Le tout coïncide avec une forte augmentation de la demande, portée par le lancement de grands plans de rénovation ou de chantiers d'isolation thermique dans le cadre de plans de relance économique en Europe.
Récemment, même les produits de base fabriqués localement, sans importation, comme les briques ou le béton ont subi des hausses de prix allant de 2% à 20%, souligne la Fédération européenne des négociants en matériaux de construction (UFEMAT).

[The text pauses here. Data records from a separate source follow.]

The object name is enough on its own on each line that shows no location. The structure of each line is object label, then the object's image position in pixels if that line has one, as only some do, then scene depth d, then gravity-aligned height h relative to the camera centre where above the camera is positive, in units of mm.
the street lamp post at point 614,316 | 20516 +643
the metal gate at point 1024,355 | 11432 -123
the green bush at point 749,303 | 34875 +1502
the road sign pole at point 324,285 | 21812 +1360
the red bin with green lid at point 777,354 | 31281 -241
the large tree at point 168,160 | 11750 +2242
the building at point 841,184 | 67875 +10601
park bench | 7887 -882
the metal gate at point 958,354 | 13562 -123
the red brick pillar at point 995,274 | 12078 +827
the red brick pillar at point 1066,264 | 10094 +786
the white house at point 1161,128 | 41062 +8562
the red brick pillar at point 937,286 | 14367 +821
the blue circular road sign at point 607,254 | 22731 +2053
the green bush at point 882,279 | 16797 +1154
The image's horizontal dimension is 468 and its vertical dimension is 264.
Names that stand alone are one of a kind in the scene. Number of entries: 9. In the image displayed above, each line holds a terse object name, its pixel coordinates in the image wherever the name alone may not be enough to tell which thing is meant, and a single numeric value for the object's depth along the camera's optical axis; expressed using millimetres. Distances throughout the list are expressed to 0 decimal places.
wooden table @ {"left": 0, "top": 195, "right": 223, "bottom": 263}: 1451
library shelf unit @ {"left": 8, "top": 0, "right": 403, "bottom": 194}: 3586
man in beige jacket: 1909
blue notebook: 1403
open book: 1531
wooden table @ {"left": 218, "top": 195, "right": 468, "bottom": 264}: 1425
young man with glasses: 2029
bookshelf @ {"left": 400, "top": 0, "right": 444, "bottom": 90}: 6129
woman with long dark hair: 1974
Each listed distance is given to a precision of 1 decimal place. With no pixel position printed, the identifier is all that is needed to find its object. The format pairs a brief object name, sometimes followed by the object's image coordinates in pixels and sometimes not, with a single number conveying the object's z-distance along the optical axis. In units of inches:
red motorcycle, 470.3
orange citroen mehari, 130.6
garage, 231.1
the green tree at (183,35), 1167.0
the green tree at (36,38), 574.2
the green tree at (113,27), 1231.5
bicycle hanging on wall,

Elle veut néanmoins croire à "un changement drastique de situation à la fin de l'année et l'an prochain, lorsque les consommateurs vont recommencer à dépenser dans des activités de loisirs aux dépens de leurs investissements d'intérieur", selon une réponse écrite envoyée à l'AFP par ses deux dirigeants, Marnix Van Hoe et John Newcomb.
Les grands groupes de matériaux, comme Saint-Gobain, ont profité à plein de l'engouement pour la construction et de l'envolée des prix, en affichant des résultats "record" au premier semestre.
M. Lopes aussi avoue avoir eu une "excellente année" 2020, comme l'ensemble de son réseau, classé "commerce prioritaire" pendant la pandémie.